Barcia loved his bike, and he used it to show more speed, arguably, than at any point in his career. Barcia wasn’t getting the starts, but he was slicing and dicing to the podium at will. It was great until it wasn’t. First, Barcia crashed on a dragon’s back at Nashville and broke his collarbone. Then came a similar injury at the SMX finale in Los Angeles. By the time Barcia finally got back, his 2023 bike was gone and the 2024 had different components. We’ve heard the fork, shock and triple clamps have changed. That was likely based on feedback from other riders within the KTM/Husqvarna/GasGas camp. Cooper Webb, for one, had been begging for 48 millimeter forks instead of the 52s they raced with for most of supercross in 2023. For ’24, KTM made the switch to 48s on the race bikes. They also introduced a new frame with less rigidity. This addressed the problems most racers had during the 2022 and 2023 seasons. Aaron Plessinger, for one, says the 2024 setup is much, much better. So, from that aspect, the changes were good changes. There’s a problem for Barcia, though. He was the one guy who totally loved the 2023 bike!
At least Barcia didn’t have to go to the new 2024 frame, yet, as the stiffer 2023 frame, which is he likes, is still homologated. He had to change suspension, though, and it has been a struggle since.
“When I came back from my collarbone stuff, the bike I rode, it was gone. It was gone,” said Barcia to our Steve Matthes after Daytona. “Life’s not fair sometimes. We’ve worked hard and got it the best we could.”
Barcia keeps emphasizing the effort his team is putting in to get him comfortable on the new stuff. They tested with him in Florida. They keep trying. He thought, for a moment, they had something figured out for Daytona.

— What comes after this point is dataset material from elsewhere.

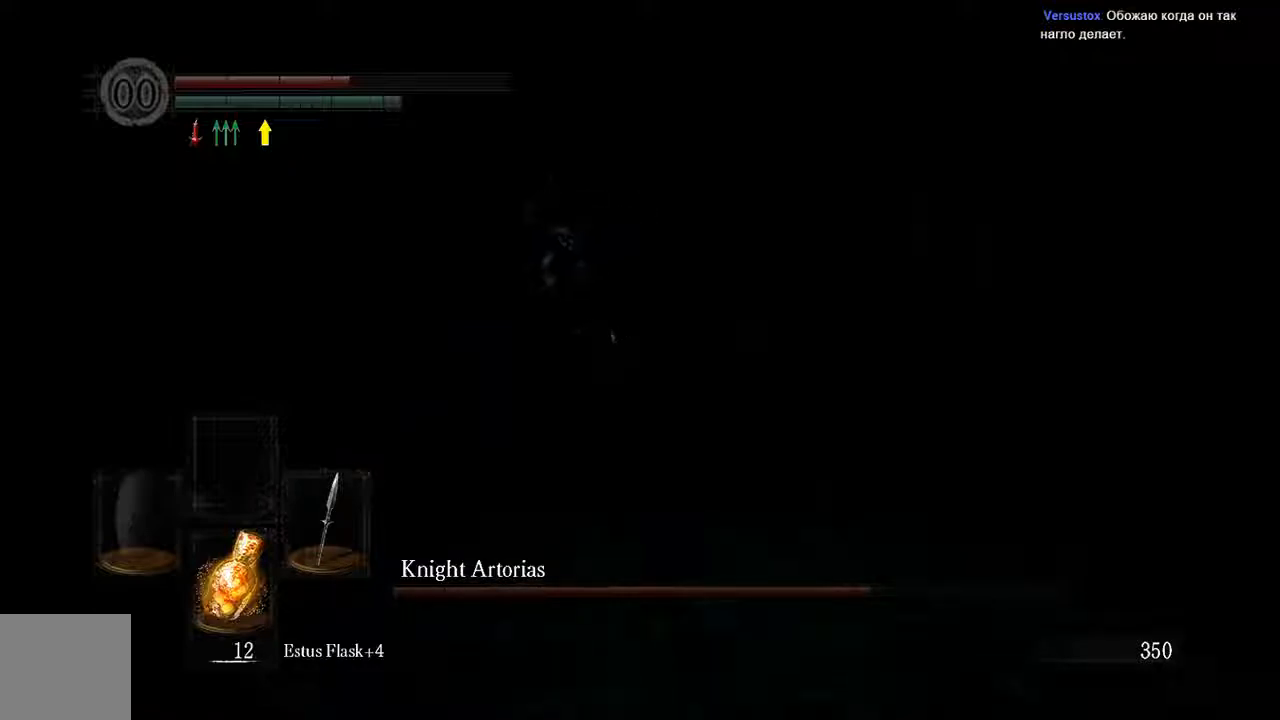
{"buttons": [], "left_stick": "up-left", "right_stick": "center", "events": [[200, "L1", "up"], [200, "left_stick", "up-left"]]}
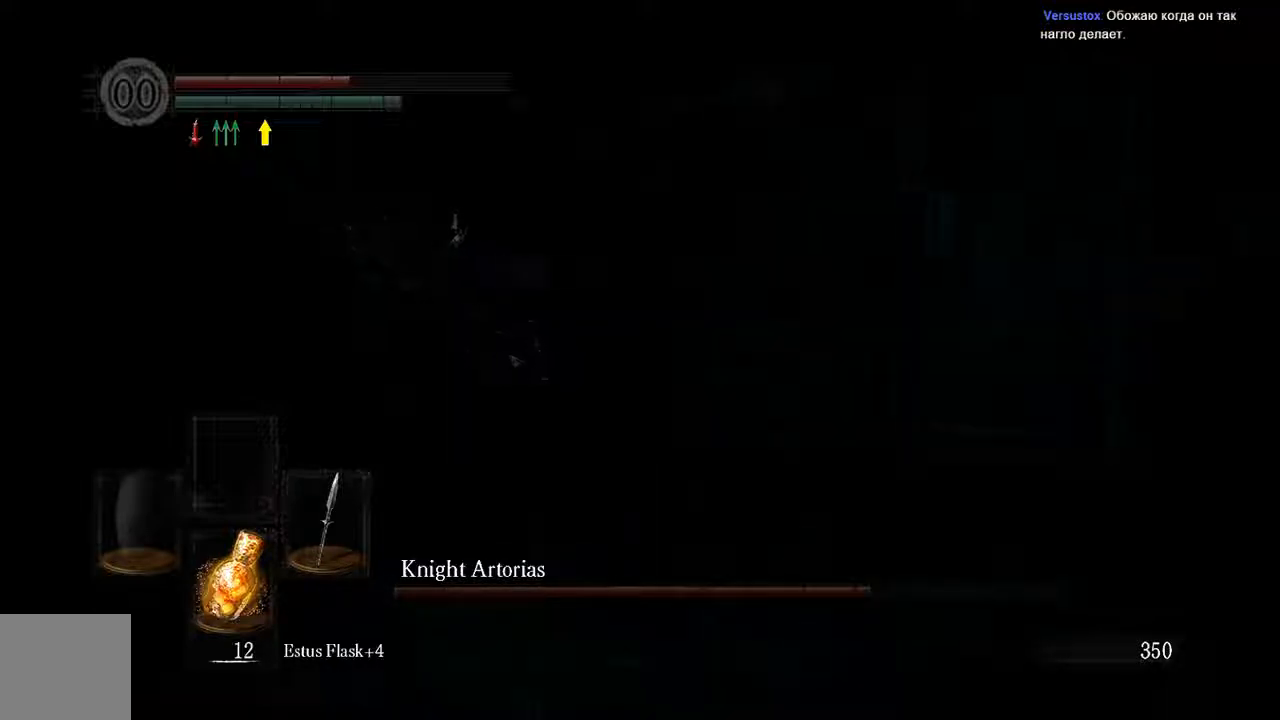
{"buttons": [], "left_stick": "up-left", "right_stick": "center", "events": [[67, "R1", "down"], [200, "R1", "up"]]}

“It seemed that way,” he said about taking sixth in qualifying. “We got some, I don’t want to say, false hope? We made a massive swing. The night before, me and Tyler Keefe [of TLD] talked a little and I was like, I want to try this. Something we had not tried at all. It was like “Okay, I like that feeling.” Then we tweaked on it, tweaked on it. I felt a little tight in practice, but the lap time was good. I was able to ride nearly to my potential. Then the rain came, the track changed, and it seemed like what we changed…the hold down went away, the forks felt harsh, everything kind of came back that I was struggling with. Heat race I got into the lead, and I was like “This is sick” and I was kind of vibing, but first lap, I knew, I was like “Oh man, this is not working.” Pumped up after about two and a half laps, then I was riding around like a squirrel. Fell down. Main event made a little change. Just didn’t work on these conditions. This was a different Daytona than other Daytona’s. They did a good job with the track, but when they built it, it was spongy soil. It turned out to be good today [in the morning], then it rained, and things changed. You had less traction, less hold down in the rear end, the front end was slipping around. The track threw us off. Like I told my guys, man this thing is so sensitive at changes. But these guys are working so hard.”
Barcia, incredibly, has just two top-ten finishes this year. Perhaps the only silver lining is that he has time to figure this out. Barcia is in the first of a new two-year deal, and he is more patient than he was in his younger days.
“We can dig out of this,” he says. “Man, I’m older and wiser now. I haven’t blew a head gasket like I did back in the day.”
Then he adds, probably in a nod to the new KYB-style forks that were noticed on Chase Sexton’s bike this weekend, “Seems like the KTM side is figuring some stuff out.”
In one social media post, Barcia tried to draw some attention to the bike struggles. That didn’t go over so well.
“I was trying to say it in a good way, I didn’t attack too gnarly, so I kind of beat around the bush a little bit,” he said. “I was looking, maybe, for some help. But that doesn’t help you at all. My bad on that. I respect these mechanics and this crew, we’re busting our hump out here. We’ll be back.”
Since then, he has been heaping praise on his crew.
For now, Barcia will have to keep working with what he has. Again, before the rain came, he thought there was a chance they had figured out a better solution.
“We’re taking it home this week to see what it does,” he said. “We’re definitely talking about some other options because we haven’t fixed the issues that I’m having. We just need to be better and we’re working extremely hard. No one is giving up.”